● **Data for this exercise**

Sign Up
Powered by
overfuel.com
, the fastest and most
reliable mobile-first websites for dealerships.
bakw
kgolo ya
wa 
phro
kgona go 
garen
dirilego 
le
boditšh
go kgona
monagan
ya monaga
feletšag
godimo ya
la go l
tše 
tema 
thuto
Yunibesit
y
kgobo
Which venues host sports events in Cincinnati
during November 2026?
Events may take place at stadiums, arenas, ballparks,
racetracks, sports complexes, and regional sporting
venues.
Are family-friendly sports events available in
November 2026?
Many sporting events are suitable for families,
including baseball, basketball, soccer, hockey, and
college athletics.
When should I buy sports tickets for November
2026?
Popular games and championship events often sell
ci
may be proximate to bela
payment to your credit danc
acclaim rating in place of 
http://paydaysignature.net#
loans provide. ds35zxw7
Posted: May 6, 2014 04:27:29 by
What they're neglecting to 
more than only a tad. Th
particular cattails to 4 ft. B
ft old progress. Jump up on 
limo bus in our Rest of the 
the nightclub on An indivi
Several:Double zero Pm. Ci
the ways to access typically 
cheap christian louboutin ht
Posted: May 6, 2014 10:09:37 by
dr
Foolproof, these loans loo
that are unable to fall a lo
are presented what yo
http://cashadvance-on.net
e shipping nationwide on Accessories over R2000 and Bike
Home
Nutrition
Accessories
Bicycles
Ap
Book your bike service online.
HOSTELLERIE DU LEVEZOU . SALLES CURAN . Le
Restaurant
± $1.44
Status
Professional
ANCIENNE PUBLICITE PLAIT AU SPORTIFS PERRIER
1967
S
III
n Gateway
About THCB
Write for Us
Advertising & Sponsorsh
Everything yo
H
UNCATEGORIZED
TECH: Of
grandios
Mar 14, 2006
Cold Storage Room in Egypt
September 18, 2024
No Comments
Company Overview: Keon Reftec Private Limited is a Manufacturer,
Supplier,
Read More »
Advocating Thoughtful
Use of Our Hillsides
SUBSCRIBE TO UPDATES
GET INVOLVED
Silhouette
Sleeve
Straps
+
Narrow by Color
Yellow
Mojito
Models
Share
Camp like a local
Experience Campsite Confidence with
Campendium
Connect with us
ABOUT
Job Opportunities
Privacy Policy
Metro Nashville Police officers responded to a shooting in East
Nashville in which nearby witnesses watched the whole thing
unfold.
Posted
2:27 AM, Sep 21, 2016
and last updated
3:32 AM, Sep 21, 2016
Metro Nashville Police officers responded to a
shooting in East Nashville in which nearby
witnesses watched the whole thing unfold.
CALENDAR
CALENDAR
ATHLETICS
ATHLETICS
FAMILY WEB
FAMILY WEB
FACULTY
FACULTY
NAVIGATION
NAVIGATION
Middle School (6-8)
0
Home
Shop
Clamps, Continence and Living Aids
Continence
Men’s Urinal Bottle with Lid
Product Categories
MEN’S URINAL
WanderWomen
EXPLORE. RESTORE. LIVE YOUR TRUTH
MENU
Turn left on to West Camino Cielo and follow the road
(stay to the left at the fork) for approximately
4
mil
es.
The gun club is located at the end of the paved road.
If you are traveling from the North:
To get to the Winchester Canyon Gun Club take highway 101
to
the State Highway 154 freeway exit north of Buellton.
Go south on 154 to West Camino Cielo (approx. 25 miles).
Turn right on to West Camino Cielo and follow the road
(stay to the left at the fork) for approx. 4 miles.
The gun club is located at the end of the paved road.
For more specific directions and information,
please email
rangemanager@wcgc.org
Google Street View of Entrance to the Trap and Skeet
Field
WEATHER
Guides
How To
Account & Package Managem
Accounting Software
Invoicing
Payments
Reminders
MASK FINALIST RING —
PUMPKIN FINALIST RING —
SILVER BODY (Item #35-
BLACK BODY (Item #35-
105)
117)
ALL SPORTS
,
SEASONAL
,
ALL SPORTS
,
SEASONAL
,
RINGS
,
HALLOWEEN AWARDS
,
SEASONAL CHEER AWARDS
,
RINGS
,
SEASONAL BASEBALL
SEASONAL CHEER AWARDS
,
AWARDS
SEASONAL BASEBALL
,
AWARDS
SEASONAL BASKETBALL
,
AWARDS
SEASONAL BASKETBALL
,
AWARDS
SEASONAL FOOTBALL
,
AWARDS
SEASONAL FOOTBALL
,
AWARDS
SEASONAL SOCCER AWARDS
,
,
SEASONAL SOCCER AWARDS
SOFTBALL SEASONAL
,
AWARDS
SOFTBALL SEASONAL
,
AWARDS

● **Work order**
The records above are to be copied in full, exactly as written.

● **Answer to the exercise**
Sign Up
Powered by
overfuel.com
, the fastest and most
reliable mobile-first websites for dealerships.
bakw
kgolo ya
wa 
phro
kgona go 
garen
dirilego 
le
boditšh
go kgona
monagan
ya monaga
feletšag
godimo ya
la go l
tše 
tema 
thuto
Yunibesit
y
kgobo
Which venues host sports events in Cincinnati
during November 2026?
Events may take place at stadiums, arenas, ballparks,
racetracks, sports complexes, and regional sporting
venues.
Are family-friendly sports events available in
November 2026?
Many sporting events are suitable for families,
including baseball, basketball, soccer, hockey, and
college athletics.
When should I buy sports tickets for November
2026?
Popular games and championship events often sell
ci
may be proximate to bela
payment to your credit danc
acclaim rating in place of 
http://paydaysignature.net#
loans provide. ds35zxw7
Posted: May 6, 2014 04:27:29 by
What they're neglecting to 
more than only a tad. Th
particular cattails to 4 ft. B
ft old progress. Jump up on 
limo bus in our Rest of the 
the nightclub on An indivi
Several:Double zero Pm. Ci
the ways to access typically 
cheap christian louboutin ht
Posted: May 6, 2014 10:09:37 by
dr
Foolproof, these loans loo
that are unable to fall a lo
are presented what yo
http://cashadvance-on.net
e shipping nationwide on Accessories over R2000 and Bike
Home
Nutrition
Accessories
Bicycles
Ap
Book your bike service online.
HOSTELLERIE DU LEVEZOU . SALLES CURAN . Le
Restaurant
± $1.44
Status
Professional
ANCIENNE PUBLICITE PLAIT AU SPORTIFS PERRIER
1967
S
III
n Gateway
About THCB
Write for Us
Advertising & Sponsorsh
Everything yo
H
UNCATEGORIZED
TECH: Of
grandios
Mar 14, 2006
Cold Storage Room in Egypt
September 18, 2024
No Comments
Company Overview: Keon Reftec Private Limited is a Manufacturer,
Supplier,
Read More »
Advocating Thoughtful
Use of Our Hillsides
SUBSCRIBE TO UPDATES
GET INVOLVED
Silhouette
Sleeve
Straps
+
Narrow by Color
Yellow
Mojito
Models
Share
Camp like a local
Experience Campsite Confidence with
Campendium
Connect with us
ABOUT
Job Opportunities
Privacy Policy
Metro Nashville Police officers responded to a shooting in East
Nashville in which nearby witnesses watched the whole thing
unfold.
Posted
2:27 AM, Sep 21, 2016
and last updated
3:32 AM, Sep 21, 2016
Metro Nashville Police officers responded to a
shooting in East Nashville in which nearby
witnesses watched the whole thing unfold.
CALENDAR
CALENDAR
ATHLETICS
ATHLETICS
FAMILY WEB
FAMILY WEB
FACULTY
FACULTY
NAVIGATION
NAVIGATION
Middle School (6-8)
0
Home
Shop
Clamps, Continence and Living Aids
Continence
Men’s Urinal Bottle with Lid
Product Categories
MEN’S URINAL
WanderWomen
EXPLORE. RESTORE. LIVE YOUR TRUTH
MENU
Turn left on to West Camino Cielo and follow the road
(stay to the left at the fork) for approximately
4
mil
es.
The gun club is located at the end of the paved road.
If you are traveling from the North:
To get to the Winchester Canyon Gun Club take highway 101
to
the State Highway 154 freeway exit north of Buellton.
Go south on 154 to West Camino Cielo (approx. 25 miles).
Turn right on to West Camino Cielo and follow the road
(stay to the left at the fork) for approx. 4 miles.
The gun club is located at the end of the paved road.
For more specific directions and information,
please email
rangemanager@wcgc.org
Google Street View of Entrance to the Trap and Skeet
Field
WEATHER
Guides
How To
Account & Package Managem
Accounting Software
Invoicing
Payments
Reminders
MASK FINALIST RING —
PUMPKIN FINALIST RING —
SILVER BODY (Item #35-
BLACK BODY (Item #35-
105)
117)
ALL SPORTS
,
SEASONAL
,
ALL SPORTS
,
SEASONAL
,
RINGS
,
HALLOWEEN AWARDS
,
SEASONAL CHEER AWARDS
,
RINGS
,
SEASONAL BASEBALL
SEASONAL CHEER AWARDS
,
AWARDS
SEASONAL BASEBALL
,
AWARDS
SEASONAL BASKETBALL
,
AWARDS
SEASONAL BASKETBALL
,
AWARDS
SEASONAL FOOTBALL
,
AWARDS
SEASONAL FOOTBALL
,
AWARDS
SEASONAL SOCCER AWARDS
,
,
SEASONAL SOCCER AWARDS
SOFTBALL SEASONAL
,
AWARDS
SOFTBALL SEASONAL
,
AWARDS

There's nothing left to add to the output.